Au classement 2008 par résultat net des grandes banques européennes, réalisé par Les Echos, Santander se retrouve en tête, avec un bénéfice record (8,88 milliards d’euros), «malgré sa présence sur deux marchés (Royaume-Uni, Espagne) très affectés par la crise de l’immobilier», analyse le quotidien. Santander a ainsi détrôné le groupe sino-britannique HSBC, porté par l’Asie l’an dernier, et qui descend à la quatrième place. BBVA se classe deuxième, suivie de Barclays. Royal Bank of Scotland (RBS), Fortis et UBS sont les grands perdants du classement, avec des pertes pouvant aller jusqu'à 25,6 milliards.
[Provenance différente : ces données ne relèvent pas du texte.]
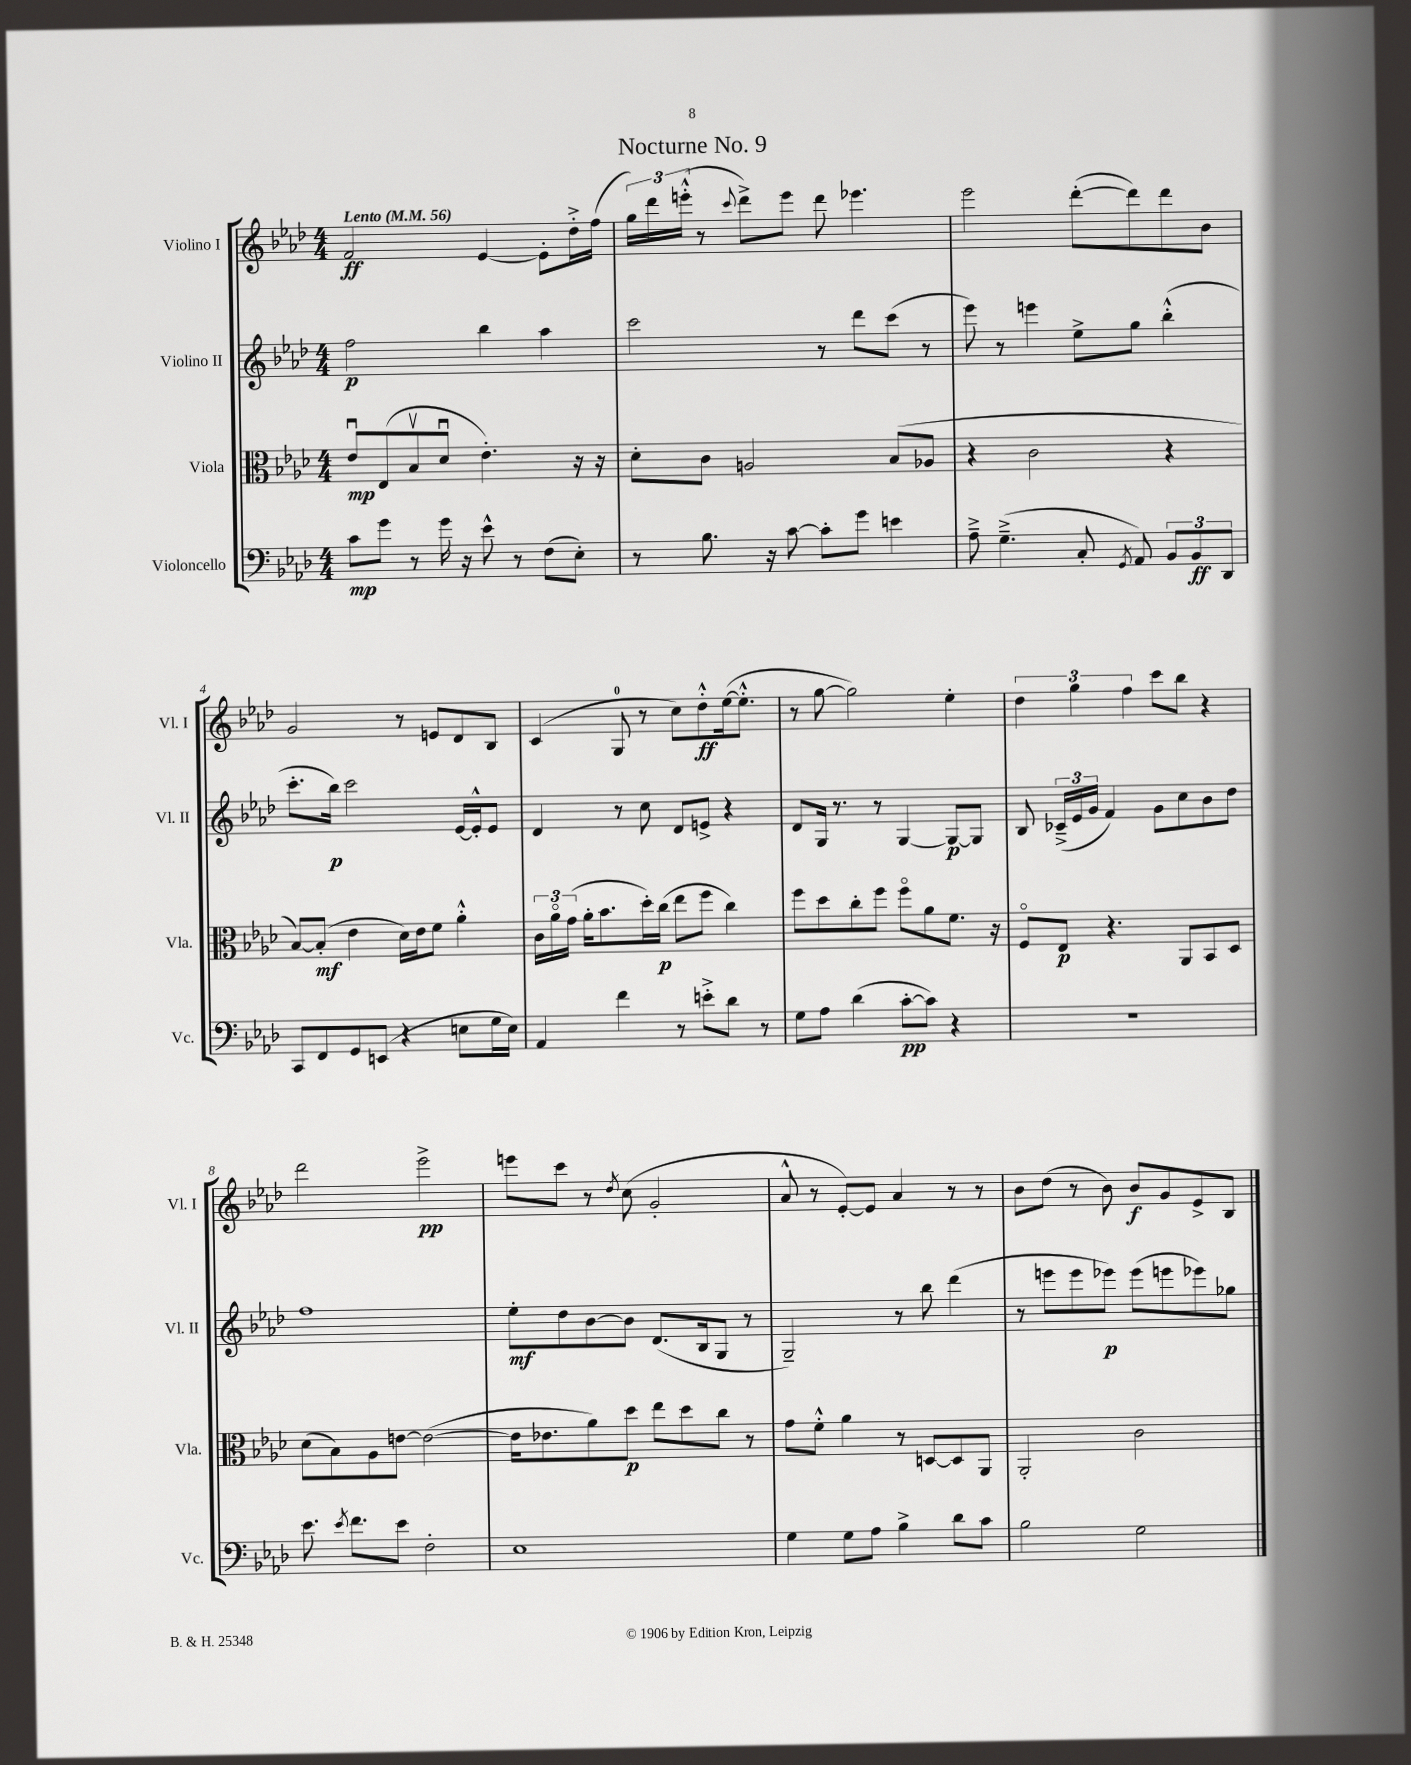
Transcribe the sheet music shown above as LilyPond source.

\header { title = "Nocturne No. 9" }
<<
\new StaffGroup <<
\new Staff = "s0" \with { instrumentName = "Violino I" shortInstrumentName = "Vl. I" } {
    \clef treble \key aes \major \numericTimeSignature \time 4/4 \tempo "Lento" 4 = 56
    \autoBeamOff f'2\ff ees'4~ ees'8[-. des''16-.-> f''16]( |
    \tuplet 3/2 { g''16[) des'''16 e'''16]-.-^( } r8 \appoggiatura { c'''8 } des'''8[->) e'''8] des'''8 ees'''4. |
    ees'''2 des'''8[~-.( des'''8) des'''8 bes'8] |
    g'2 r8 e'8[ des'8 bes8] |
    c'4( g8-0 r8 c''8[) des''8-.-^\ff ees''16~( ees''8.]-.-^ |
    r8 g''8~ g''2) ees''4-. |
    \tuplet 3/2 { des''4 g''4 f''4 } c'''8[ bes''8] r4 |
    des'''2 ees'''2->\pp |
    e'''8[ c'''8] r8 \acciaccatura { des''8 } c''8( g'2-. |
    aes'8-^ r8 ees'8[~-.) ees'8] aes'4 r8 r8 |
    bes'8[ des''8]( r8 bes'8) bes'8[\f g'8 ees'8-> bes8] \bar "|." |
}
\new Staff = "s1" \with { instrumentName = "Violino II" shortInstrumentName = "Vl. II" } {
    \clef treble \key aes \major \numericTimeSignature \time 4/4
    \autoBeamOff f''2\p bes''4 aes''4 |
    c'''2 r8 des'''8[ c'''8]( r8 |
    ees'''8) r8 e'''4 ees''8[-> g''8] bes''4-.-^( |
    c'''8.[-. bes''16]\p) c'''2 ees'16[~ ees'16-.-^ ees'8] |
    des'4 r8 c''8 des'8[ e'8]-> r4 |
    des'8[ g16] r8. r8 g4~ g8[~\p g8] |
    bes8 \tuplet 3/2 { ces'16[--->( ees'16 g'16] } f'4) g'8[ c''8 bes'8 des''8] |
    f''1 |
    ees''8[-.\mf des''8 bes'8~ bes'8] des'8.[( bes16 g8] r8 |
    g2--) r8 bes''8 des'''4( |
    r8 e'''8[ e'''8 ees'''8]\p) ees'''8[( e'''8 ees'''8) ges''8] \bar "|." |
}
\new Staff = "s2" \with { instrumentName = "Viola" shortInstrumentName = "Vla." } {
    \clef alto \key aes \major \numericTimeSignature \time 4/4
    \autoBeamOff ees'8[\downbow\mp ees8( bes8\upbow des'8]\downbow ees'4.-.) r16 r16 |
    des'8[-. c'8] a2 bes8[( aes8] |
    r4 c'2 r4 |
    bes8[~) bes8]-.\mf( ees'4 des'16[) ees'16 f'8] aes'4-.-^ |
    \tuplet 3/2 { c'16[ aes'16\flageolet g'16]( } aes'16[-. bes'8. des''16-.) c''16]\p( ees''8[ f''8] c''4) |
    f''8[ des''8 c''8-. f''8] f''8[\flageolet aes'8 f'8.] r16 |
    f8[\flageolet ees8]\p r4. aes,8[ bes,8 des8] |
    des'8[( bes8) aes8 e'8]~ e'2~( |
    e'16[ ees'8. aes'8) des''8]\p ees''8[ des''8 c''8] r8 |
    g'8[ f'8]-.-^ aes'4 r8 d8[~ d8 aes,8] |
    aes,2-. c'2 \bar "|." |
}
\new Staff = "s3" \with { instrumentName = "Violoncello" shortInstrumentName = "Vc." } {
    \clef bass \key aes \major \numericTimeSignature \time 4/4
    \autoBeamOff c'8[\mp g'8] r8 g'16 r16 ees'8-^ r8 f8[( ees8]-.) |
    r8 bes8. r16 c'8~ c'8[-. g'8] e'4 |
    aes8---> g4.--->( c8-. \acciaccatura { g,8 } aes,8) \tuplet 3/2 { bes,8[ bes,8\ff des,8] } |
    c,8[ f,8 g,8 e,8]( r4 e8[ g16 e16]) |
    aes,4 f'4 r8 e'8[-.-> des'8] r8 |
    g8[ aes8] des'4( c'8[~-.\pp c'8]) r4 |
    R1 |
    ees'8. \acciaccatura { ees'8 } f'8.[ ees'8] f2-. |
    ees1 |
    g4 g8[ aes8] bes4-> des'8[ c'8] |
    bes2 g2 \bar "|." |
}
>>
>>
L’Australien Hilton Nathanson a perçu 123,7 millions de dollars lors de la vente de sa société de gestion alternative Marble Bar Asset Management (MBAM) au suisse EFG International (lire notre dépêche du 3 décembre 2007). The Sunday Times précise que ce montant a été investi dans le fonds, qui a gagné de l’argent en 2008 alors qu’en moyenne les hedge funds accusaient une perte de 18,3 %.
Jupiter Asset Management a finalement décidé de ne pas lancer le fonds Jupiter China Sustainable Growth, faute d’atteindre la taille minimum de 50 millions de dollars qui avait été visée, rapporte Money Marketing. Le projet avait suscité un intérêt certain de la part d’investisseurs institutionnels, mais la crise a manifestement empêché la concrétisation des apports correspondants.
Les comptes 2007 du hedge fund vedette de Weavering Capital, audités par Ernst & Young, ne mentionnent pas British Virgin Islands, la société offshore contrôlée par son fondateur Magnus Peterson qui s"est avérée être la plus grosse contrepartie du fonds, constate le Financial Times. C"est l"incapacité de BVI à remplir ses obligations qui a fait chuter Weavering et son fonds.
Selon les Echos, l’agence Fitch a dégradé vendredi la note financière d’AXA. La note de la dette à long terme d’AXA a été abaissée de deux crans, de AA- à A, tandis que la note de solidité financière du groupe dans son ensemble a été abaissée d’un cran, de AA à AA-. Les notes sont assorties d’une perspective négative.
Selon la Tribune, cédant à l’insistance de l'état, les quatre principaux cadres dirigeants de la Société Générale ont complètement renoncé à recevoir leurs stock-options après avoir, dans un premier temps, indiqué qu’ils ne les convertiraient pas en actions tant que la banque bénéficierait de l’appui de l’Etat. Bercy a déjà prêté 1,7 milliard d’euros à la Soc Gen et #lui permet de bénéficier (?) de financement de l'économie française (SFEF) pour emprunter sur les marchés#, précise la Tribune.